例えば、 「あなたが今日食べたいのは、寿司、すし、スシ、SUSHI、どれですか?」 という質問を文章で書き起こすと、「すし」は「すし」でも、どのような「すし」を希望しているか、というニュアンスに変わると思います。
日本語は、バリエーションに富んでいるので、楽しいですし、思いやりをもつことで、質問したい本当のことを、どの文字を使用するかで選べる環境にあると言えます。
KDDIの高幡さんのセッションでは、見出しキャッチを考えるときに、まずは名詞を抽出するという手法を解説されていました。基本になる名詞から、表現を変えて、さらに限定的に成形していくと、より尖ったキャッチができるという仕組みです。とても腑に落ちる部分が多く、スッと内容が入ってきました。

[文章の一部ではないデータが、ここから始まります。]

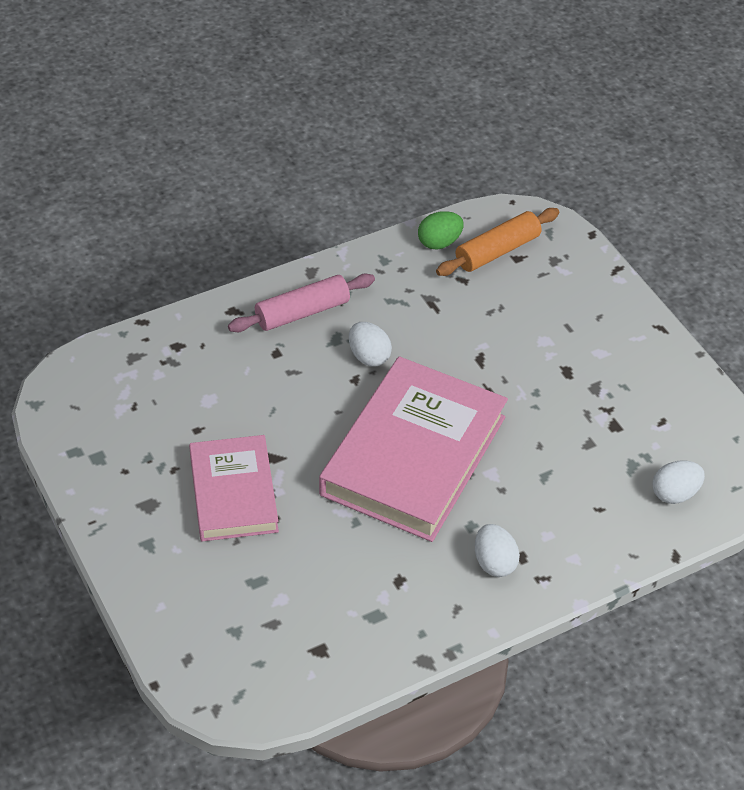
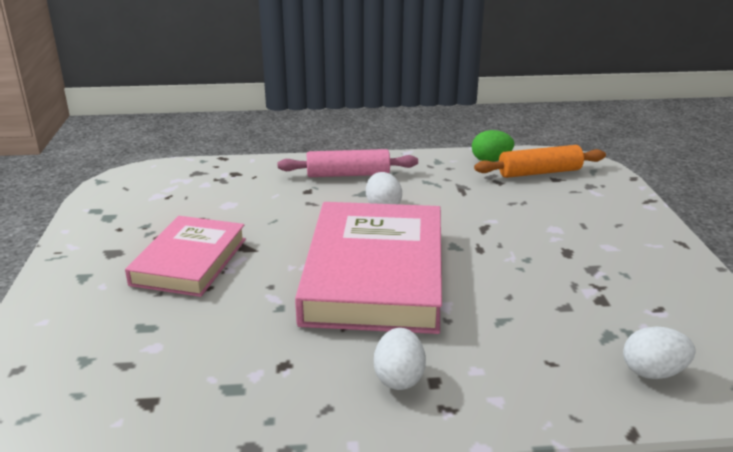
camera: 25 degrees right, 20 degrees down
(413, 455) = (374, 274): pink book -> pink book turned 45 degrees counterclockwise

剣豪で有名な宮本武蔵も、環境によって、槍や鉄砲など武器を変えて戦っていたそうです。(最近テレビで流し見したことなので、間違ってたらすみません。)攻撃する場所や時間、相手の装備によって、武器を正しく選択することは、文章を書くときに正しい言葉を選択することと、似ています。理解しやすい文章を書けるように、日々目と耳を凝らしておくことが重要だなと、これがわたしがセッション全体を通じて感じたことです。
懇親会にて
本編終了後の懇親会では、思いがけず、素晴らしい出会いがたくさんありました!本を書くときのアレコレや、デザインのこと、フラットな場で著名な方々と語り合えうことができました。最高のひとときです。